Updates in the Pharmacotherapy of Endometriosis - Episode 12
An expert reproductive endocrinologist explores the future treatment landscape for patients with endometriosis.
Robert N. Taylor, MD, PhD: What do we think is going to change the landscape in the coming decade now that we've made this breakthrough into orally available agents that for the last 20 or 30 years have been peptide drugs that we needed to inject? Now that these are orally available, what do we see happening next? I would say that these similar medications based on some of the structural components that we see in elagolix are things that we can anticipate in probably more dosage regimens, as well as the possibility of prolonging some of these treatments. I should have pointed out that we're limited by the FDA (United States Food and Drug Administration], in terms of the length of time that we can provide some of these prescriptions because of the concern for osteopenia and bone loss. The low-dose regimen, 150 milligrams, has actually been approved for up to 2 years, which is great. That's been nice, but many of these women will continue to have symptoms that go beyond just a period of 2 years. Thus, options for longer, more protracted therapy would be nice. And maybe some of these newer medications or with add-back regimens where we can give hormones back, some estrogen and progesterone, to try to help sustain bone density, for example, and improve hot flashes are things that we can anticipate. Relative to that, I should point out that many of us have been using add-back therapy, even though it's not been formally FDA-approved for many, many years. It's been probably a decade or so, but Dr Robert Casper,MD, FRCSC, REI at the Toronto Centre for Advanced Reproductive Technology] had a nice paper describing his own experience using leuprolide and add-back hormone therapy for more than 10 years in many of his patients. Hence, we feel that there are going to be safe ways of doing this add-back even if they're not formally FDA-approved.

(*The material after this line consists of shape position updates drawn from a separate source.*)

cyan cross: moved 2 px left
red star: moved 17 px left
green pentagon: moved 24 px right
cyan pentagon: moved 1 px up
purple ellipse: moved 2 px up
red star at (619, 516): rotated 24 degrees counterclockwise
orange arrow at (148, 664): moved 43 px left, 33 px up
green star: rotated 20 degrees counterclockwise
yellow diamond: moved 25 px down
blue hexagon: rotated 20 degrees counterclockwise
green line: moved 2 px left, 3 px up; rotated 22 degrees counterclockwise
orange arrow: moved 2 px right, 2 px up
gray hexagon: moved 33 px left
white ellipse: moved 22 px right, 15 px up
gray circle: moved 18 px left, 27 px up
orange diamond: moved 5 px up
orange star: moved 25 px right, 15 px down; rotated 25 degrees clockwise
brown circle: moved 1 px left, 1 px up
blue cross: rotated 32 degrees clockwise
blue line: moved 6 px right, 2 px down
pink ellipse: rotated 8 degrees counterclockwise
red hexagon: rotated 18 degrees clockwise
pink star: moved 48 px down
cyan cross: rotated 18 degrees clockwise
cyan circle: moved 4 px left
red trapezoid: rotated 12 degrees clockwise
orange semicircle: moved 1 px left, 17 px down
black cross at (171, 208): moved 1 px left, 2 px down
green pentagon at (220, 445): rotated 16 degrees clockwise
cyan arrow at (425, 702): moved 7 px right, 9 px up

Other developments that I think we can anticipate are that there's been a real interest in developing therapeutics for endometriosis that don't target the hypothalamic pituitary ovarian axis. All of the medications that I've described to you, today, with the exception of the NSAIDs [nonsteroidal anti-inflammatory drugs], actually target that axis if we're using combined oral contraceptive pills, Danazol, progestins, GnRH [gonadotropin-releasing hormone] super agonists or GnRH antagonists, they're all designed really to shut down that axis. Because we know that there are a lot of inflammatory components to the pathophysiology of endometriosis, many of us have been interested in hoping to develop medications that target the inflammation that might allow normal hormone responses to occur. Thus, normal ovarian hormone production might be tolerated if we had ways to reduce the inflammatory pain that's associated with endometriosis. That's been a major focus of work in my own laboratory, but also in that of many others who have studied endometriosis. Hence, there's hope that there could be drugs that are targeted either against specific inflammatory factors that are critical to endometriosis symptoms, and even pain therapies, new pain-directed drugs that might actually reduce in a more direct effect pain that is generated within these endometriotic lesions that could actually allow for women to have normal menstrual function at a time while they're taking these medications. What that potentially could allow, obviously, would require lots of safety data and experience, but ultimately, we're hoping that there'll be medications that actually allow women to become pregnant while they're treating the painful symptoms of their endometriosis. At the current time, we don't have that kind of flexibility. Essentially, all of the drugs that we use can have an important impact on the reproductive function, even though I've mentioned that we can't count on some of these new-generation antagonists to be effective contraceptives under these conditions, but they do tend to impair fertility rather than enhance it. Thus, that would be something I think in the future that we'd like to look forward to.
To conclude, I've tried to give you a little bit of a sense of the kind of history of pharmacotherapy as it has evolved in the treatment of endometriosis from back in the early time of my own training—and I do remember using danazol quite a bit in the old days—through the discovery of GnRH, its structure, and its function as a really critical regulatory hormone in the hypothalamic pituitary ovarian axis. And now, the manipulation of that molecule through the development, first through superagonist drugs, and now with orally available antagonist drugs. We're using elagolix as an example, but as I've noted, we'll have some, I think, sister compounds before too long, that may give us even more options in terms of dosing, length of treatment, hormonal add-back options to try to mitigate some of the adverse effects and potential adverse effects that women have described so far using these medications. Thanks for your attention.